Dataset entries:
-----

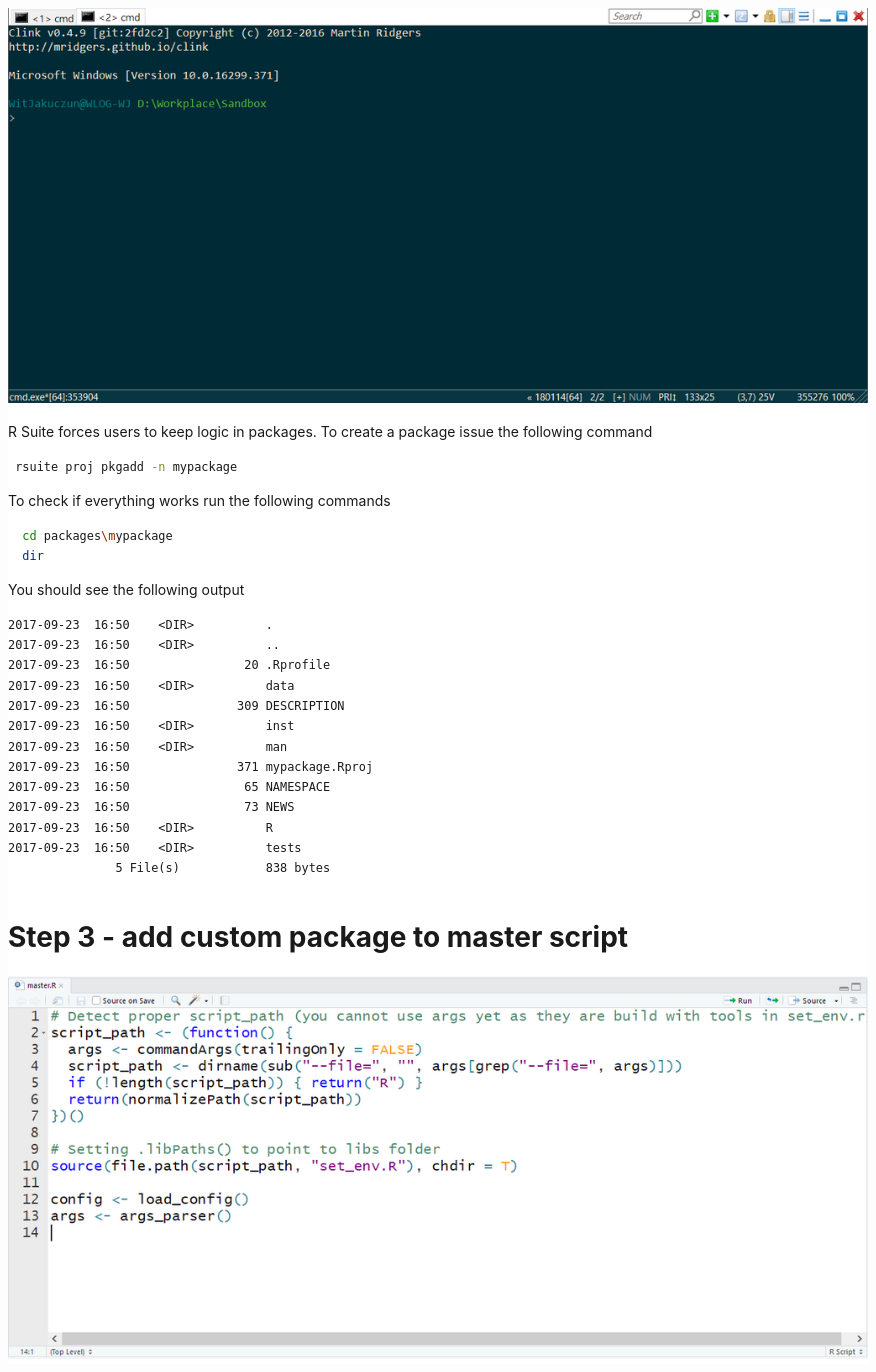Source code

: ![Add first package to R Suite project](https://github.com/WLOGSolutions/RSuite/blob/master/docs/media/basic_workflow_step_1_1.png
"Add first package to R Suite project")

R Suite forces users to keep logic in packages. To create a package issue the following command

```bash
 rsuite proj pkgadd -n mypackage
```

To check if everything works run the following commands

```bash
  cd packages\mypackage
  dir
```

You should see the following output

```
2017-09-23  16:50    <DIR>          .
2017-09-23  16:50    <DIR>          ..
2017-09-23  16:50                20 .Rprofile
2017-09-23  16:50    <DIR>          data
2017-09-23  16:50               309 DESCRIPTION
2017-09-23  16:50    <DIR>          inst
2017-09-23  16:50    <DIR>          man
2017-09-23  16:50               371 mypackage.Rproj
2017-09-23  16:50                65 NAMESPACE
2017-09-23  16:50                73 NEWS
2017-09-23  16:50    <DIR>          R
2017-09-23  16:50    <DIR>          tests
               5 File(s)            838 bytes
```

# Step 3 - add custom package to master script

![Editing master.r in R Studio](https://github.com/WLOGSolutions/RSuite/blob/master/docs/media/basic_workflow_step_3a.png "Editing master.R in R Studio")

-----

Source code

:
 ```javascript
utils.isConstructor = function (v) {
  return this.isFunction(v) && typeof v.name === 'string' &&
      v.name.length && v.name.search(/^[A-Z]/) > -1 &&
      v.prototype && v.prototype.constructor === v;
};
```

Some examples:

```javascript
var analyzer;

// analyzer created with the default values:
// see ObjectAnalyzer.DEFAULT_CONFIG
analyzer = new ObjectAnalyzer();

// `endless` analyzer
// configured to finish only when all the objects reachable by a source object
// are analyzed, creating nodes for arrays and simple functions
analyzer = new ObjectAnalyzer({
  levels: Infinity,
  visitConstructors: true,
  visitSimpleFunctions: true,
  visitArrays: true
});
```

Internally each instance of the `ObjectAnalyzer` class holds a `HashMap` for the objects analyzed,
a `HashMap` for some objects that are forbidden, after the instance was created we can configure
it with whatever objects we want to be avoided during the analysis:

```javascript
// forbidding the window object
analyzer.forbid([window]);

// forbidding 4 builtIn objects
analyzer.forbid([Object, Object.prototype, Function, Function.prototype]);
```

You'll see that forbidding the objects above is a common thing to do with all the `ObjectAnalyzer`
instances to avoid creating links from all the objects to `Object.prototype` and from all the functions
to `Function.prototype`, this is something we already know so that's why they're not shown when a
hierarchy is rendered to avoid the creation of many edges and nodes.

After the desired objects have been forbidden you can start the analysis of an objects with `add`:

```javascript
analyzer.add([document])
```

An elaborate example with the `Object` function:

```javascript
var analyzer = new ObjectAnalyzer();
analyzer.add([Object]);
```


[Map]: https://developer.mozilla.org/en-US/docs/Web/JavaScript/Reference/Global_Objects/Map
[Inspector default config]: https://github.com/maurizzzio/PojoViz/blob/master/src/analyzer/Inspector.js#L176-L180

-----

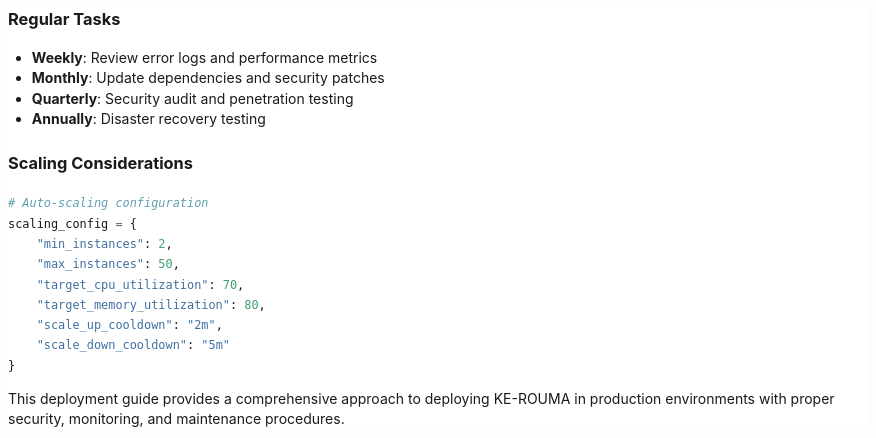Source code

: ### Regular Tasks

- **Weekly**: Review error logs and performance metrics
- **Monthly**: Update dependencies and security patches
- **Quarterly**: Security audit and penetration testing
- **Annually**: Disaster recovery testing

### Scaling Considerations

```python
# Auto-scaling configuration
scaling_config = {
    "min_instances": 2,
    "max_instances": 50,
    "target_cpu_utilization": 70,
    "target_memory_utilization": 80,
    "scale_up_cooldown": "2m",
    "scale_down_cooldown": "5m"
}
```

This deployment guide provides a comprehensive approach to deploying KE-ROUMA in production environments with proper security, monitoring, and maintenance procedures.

-----

Copy out every line of the data where the word "when" occurs.

_RESULT FOR THIS EXERCISE_
// configured to finish only when all the objects reachable by a source object
to `Function.prototype`, this is something we already know so that's why they're not shown when a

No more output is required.